In a groundbreaking development, a new study has utilized machine learning (ML) to accurately predict the regiochemical outcomes of complex molecules. This was achieved by combining open source 13C nuclear magnetic resonance (NMR) data with late-stage functionalization (LSF) data. The model, which outperforms previous ML models and the Fukui function-based index in predicting reactivity, did not require pre-computed molecular properties or 3D molecular information, making it a significant leap forward in the field.

Training a Robust Model

The model was trained on data from Pfizer’s internal dataset, comprising 2,600 reactions involving 647 unique molecules and 823 LSF conditions. A wide range of reactions, including Minisci type functionalizations, P450 catalyzed oxidations, electrochemical methylations, and photoredox alkylations, were represented in the dataset. The use of a comprehensive and varied dataset contributed to the model’s robustness and versatility.

The Power of MPNN

The ML framework used in this study is a message passing neural network (MPNN), a subset of graph convolutional neural networks. The MPNN, representing molecules as graphs, was designed to input basic atomic information and trained to classify each atom in a molecule as reactive or not. This innovative approach to ML modeling in chemistry paves the way for more accurate and efficient predictions.

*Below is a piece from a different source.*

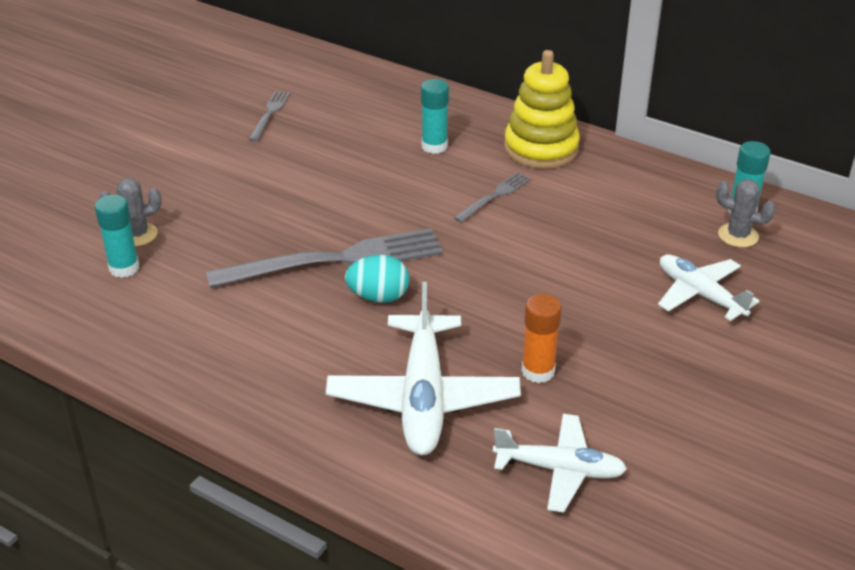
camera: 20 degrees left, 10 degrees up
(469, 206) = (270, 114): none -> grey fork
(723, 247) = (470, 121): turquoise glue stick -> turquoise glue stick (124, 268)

Automating Reactive Site Identification

An essential part of the study was addressing the challenge of automatically identifying reactive sites in molecules, crucial for regioselectivity prediction. A Glasgow Subgraph Solver was employed to automate this task, significantly enhancing the model’s utility and efficiency. The MPNN model and code have been made available on GitHub, marking this study as the first to disclose predictive LSF models trained on such a large scale dataset in the drug-like chemical space.

Facilitating Drug Synthesis

The ultimate goal of the study was to develop a rapid and accurate method to facilitate the synthesis of drug-like compounds and to expand the known chemical space for exploration. The study also addressed challenges such as the establishment of reactive site identification and the selection of appropriate loss functions for the ML model. These elements are crucial for the accurate prediction of regioselective outcomes in chemical reactions, making this study a significant step towards the advancement of drug synthesis methodologies.